>> BEGIN
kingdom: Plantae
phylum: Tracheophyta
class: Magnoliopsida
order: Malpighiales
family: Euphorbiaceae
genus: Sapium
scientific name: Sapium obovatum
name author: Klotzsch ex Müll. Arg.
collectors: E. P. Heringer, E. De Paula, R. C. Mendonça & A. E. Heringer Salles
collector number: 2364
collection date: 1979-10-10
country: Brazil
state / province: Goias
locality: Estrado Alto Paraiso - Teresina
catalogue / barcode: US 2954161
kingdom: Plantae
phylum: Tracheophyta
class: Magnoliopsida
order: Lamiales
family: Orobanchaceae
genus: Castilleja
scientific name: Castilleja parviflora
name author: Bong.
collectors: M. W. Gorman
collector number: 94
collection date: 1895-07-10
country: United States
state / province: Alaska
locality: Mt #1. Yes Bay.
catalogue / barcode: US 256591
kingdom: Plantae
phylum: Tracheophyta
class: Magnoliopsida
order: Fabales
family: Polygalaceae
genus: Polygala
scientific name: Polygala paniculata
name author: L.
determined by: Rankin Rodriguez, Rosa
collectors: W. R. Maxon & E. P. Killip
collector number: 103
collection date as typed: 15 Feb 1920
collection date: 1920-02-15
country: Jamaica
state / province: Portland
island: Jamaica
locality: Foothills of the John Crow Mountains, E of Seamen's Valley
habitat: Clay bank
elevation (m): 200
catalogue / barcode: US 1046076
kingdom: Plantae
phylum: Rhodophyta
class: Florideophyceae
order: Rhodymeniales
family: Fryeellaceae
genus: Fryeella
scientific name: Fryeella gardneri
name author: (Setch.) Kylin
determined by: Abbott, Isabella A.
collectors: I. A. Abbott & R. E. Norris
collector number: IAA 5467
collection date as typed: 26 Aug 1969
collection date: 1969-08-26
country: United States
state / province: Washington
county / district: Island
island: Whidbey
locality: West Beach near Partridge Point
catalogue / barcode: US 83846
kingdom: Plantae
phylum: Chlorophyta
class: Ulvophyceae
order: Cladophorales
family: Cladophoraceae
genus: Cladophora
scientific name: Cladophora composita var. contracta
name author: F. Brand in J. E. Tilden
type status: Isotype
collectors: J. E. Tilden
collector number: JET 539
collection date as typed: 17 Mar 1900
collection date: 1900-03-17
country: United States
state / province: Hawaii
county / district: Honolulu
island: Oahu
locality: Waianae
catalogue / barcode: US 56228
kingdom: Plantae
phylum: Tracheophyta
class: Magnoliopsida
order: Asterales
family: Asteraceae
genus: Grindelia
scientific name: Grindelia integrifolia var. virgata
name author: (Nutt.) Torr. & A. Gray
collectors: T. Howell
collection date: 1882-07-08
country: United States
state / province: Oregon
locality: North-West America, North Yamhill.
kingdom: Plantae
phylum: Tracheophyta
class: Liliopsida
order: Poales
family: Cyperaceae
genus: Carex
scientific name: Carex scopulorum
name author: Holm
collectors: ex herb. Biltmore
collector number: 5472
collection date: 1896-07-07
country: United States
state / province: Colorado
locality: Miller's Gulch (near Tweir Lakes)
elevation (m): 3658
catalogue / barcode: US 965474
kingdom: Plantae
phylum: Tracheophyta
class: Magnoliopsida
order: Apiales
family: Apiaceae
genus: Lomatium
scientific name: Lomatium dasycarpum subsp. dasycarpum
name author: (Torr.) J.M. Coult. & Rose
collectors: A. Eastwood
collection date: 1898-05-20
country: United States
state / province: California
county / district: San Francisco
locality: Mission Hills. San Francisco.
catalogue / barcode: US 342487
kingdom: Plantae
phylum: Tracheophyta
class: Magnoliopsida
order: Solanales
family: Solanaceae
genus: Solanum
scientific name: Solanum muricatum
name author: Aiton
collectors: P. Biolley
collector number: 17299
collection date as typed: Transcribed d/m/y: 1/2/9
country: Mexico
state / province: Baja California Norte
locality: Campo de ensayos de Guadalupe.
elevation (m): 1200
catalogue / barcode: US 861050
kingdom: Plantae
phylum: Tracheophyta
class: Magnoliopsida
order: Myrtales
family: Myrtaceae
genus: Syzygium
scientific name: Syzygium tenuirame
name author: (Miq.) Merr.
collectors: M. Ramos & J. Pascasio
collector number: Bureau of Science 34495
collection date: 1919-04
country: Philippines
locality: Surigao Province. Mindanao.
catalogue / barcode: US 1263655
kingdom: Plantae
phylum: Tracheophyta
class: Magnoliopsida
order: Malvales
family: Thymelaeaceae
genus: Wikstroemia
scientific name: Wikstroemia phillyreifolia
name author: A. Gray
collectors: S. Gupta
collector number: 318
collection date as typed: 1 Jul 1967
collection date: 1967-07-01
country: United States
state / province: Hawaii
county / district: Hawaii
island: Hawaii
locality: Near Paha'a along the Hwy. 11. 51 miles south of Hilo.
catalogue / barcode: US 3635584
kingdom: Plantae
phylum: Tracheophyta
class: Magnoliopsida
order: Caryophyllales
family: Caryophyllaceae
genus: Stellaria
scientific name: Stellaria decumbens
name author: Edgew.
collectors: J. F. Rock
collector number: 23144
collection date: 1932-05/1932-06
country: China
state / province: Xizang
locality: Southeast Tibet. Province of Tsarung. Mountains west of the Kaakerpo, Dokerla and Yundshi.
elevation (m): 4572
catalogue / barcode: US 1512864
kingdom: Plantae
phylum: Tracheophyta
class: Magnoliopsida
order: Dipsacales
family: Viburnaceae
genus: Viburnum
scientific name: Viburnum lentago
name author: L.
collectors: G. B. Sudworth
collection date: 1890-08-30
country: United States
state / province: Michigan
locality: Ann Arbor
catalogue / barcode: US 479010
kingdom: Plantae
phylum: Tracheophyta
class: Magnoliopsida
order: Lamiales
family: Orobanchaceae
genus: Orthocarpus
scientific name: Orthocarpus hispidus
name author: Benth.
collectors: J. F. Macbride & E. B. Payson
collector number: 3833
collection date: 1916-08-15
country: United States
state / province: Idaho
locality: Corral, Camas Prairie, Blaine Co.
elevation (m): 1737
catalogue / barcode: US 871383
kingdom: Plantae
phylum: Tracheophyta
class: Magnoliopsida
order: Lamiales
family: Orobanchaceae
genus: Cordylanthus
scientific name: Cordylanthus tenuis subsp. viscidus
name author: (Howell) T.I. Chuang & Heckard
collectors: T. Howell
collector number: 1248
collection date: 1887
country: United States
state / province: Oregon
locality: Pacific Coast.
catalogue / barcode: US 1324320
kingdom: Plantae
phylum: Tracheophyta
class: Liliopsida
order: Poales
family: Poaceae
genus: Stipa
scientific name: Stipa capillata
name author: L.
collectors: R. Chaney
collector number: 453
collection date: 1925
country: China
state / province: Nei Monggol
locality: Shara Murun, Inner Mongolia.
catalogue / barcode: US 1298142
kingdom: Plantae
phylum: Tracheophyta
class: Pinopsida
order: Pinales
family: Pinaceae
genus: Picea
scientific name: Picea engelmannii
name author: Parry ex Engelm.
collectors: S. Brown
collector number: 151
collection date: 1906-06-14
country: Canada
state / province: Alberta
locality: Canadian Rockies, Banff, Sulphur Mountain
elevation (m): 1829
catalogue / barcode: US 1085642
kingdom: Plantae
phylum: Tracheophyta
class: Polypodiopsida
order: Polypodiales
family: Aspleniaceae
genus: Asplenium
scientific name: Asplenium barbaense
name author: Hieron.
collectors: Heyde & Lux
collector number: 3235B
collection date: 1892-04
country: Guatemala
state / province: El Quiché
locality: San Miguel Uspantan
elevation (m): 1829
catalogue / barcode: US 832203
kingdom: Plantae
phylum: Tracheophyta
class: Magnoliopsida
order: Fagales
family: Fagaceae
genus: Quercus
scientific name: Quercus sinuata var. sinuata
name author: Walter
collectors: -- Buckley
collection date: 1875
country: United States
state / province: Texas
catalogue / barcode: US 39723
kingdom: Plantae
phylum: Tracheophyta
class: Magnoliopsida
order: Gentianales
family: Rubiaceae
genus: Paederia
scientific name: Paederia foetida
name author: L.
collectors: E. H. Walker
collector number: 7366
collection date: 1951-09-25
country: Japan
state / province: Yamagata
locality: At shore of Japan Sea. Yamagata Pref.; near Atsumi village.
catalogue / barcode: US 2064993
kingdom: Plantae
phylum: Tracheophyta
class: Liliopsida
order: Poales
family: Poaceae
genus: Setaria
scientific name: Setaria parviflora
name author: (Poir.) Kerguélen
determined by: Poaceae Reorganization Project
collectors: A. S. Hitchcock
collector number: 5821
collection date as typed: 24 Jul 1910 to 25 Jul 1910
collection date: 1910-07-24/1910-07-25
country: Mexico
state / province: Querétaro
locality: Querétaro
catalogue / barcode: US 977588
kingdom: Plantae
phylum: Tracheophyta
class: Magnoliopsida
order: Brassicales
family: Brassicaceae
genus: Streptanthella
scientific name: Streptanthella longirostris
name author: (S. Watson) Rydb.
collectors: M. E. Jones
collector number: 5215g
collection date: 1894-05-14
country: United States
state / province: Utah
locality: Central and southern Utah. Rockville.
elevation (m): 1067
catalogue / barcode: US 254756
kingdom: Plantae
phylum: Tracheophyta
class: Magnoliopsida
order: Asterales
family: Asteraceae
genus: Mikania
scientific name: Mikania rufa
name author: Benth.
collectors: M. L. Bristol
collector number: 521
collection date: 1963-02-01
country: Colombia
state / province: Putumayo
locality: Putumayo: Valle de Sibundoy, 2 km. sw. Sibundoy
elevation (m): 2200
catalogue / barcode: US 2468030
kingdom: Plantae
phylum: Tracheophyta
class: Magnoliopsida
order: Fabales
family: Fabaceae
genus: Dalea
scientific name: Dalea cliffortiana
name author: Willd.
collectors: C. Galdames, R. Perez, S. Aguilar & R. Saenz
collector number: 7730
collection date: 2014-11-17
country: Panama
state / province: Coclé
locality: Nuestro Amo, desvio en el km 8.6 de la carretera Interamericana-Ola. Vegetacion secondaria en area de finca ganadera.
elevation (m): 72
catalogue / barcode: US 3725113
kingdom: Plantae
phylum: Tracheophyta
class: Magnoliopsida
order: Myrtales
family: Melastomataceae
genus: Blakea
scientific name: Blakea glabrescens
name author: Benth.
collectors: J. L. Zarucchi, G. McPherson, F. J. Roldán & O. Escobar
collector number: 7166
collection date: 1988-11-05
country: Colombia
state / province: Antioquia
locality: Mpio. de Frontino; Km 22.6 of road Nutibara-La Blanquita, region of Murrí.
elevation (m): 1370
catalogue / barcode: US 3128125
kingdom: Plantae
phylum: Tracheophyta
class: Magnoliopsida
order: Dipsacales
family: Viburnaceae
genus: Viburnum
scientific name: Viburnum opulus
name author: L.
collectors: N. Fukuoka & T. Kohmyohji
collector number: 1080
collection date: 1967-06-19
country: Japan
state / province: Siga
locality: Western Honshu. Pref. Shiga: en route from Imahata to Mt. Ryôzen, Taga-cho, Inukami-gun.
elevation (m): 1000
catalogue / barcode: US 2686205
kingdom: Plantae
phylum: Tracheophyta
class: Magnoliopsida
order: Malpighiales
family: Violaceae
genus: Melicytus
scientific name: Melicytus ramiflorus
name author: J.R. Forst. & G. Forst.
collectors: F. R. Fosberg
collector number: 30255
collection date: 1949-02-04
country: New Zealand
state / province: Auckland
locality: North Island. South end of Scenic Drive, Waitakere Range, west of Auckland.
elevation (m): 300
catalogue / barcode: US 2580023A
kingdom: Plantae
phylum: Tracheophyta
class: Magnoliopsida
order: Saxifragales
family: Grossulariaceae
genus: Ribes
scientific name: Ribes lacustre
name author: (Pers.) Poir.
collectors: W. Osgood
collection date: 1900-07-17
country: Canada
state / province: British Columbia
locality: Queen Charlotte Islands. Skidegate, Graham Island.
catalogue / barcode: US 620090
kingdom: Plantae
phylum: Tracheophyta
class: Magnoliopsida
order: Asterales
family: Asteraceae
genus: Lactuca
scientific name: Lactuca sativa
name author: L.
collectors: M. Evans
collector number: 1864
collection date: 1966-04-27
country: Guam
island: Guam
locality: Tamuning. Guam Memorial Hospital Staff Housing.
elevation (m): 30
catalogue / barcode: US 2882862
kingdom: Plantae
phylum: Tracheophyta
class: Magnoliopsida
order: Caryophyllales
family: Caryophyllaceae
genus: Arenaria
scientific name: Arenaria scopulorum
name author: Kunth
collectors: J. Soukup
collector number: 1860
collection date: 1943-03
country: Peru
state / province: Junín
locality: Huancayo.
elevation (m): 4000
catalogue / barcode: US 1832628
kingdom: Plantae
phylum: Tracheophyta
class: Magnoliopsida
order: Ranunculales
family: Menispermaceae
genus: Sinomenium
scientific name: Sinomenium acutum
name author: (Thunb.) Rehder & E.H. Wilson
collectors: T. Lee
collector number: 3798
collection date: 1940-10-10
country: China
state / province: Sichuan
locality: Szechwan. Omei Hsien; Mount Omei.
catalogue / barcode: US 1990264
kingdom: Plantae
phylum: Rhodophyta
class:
>> END
**WHAT THIS TASK INVOLVES**:
Reproduce the data verbatim from the line containing "catalogue / barcode: US 2882862" through the final line, including both of those lines.

**TASK RESULT**:
catalogue / barcode: US 2882862
kingdom: Plantae
phylum: Tracheophyta
class: Magnoliopsida
order: Caryophyllales
family: Caryophyllaceae
genus: Arenaria
scientific name: Arenaria scopulorum
name author: Kunth
collectors: J. Soukup
collector number: 1860
collection date: 1943-03
country: Peru
state / province: Junín
locality: Huancayo.
elevation (m): 4000
catalogue / barcode: US 1832628
kingdom: Plantae
phylum: Tracheophyta
class: Magnoliopsida
order: Ranunculales
family: Menispermaceae
genus: Sinomenium
scientific name: Sinomenium acutum
name author: (Thunb.) Rehder & E.H. Wilson
collectors: T. Lee
collector number: 3798
collection date: 1940-10-10
country: China
state / province: Sichuan
locality: Szechwan. Omei Hsien; Mount Omei.
catalogue / barcode: US 1990264
kingdom: Plantae
phylum: Rhodophyta
class:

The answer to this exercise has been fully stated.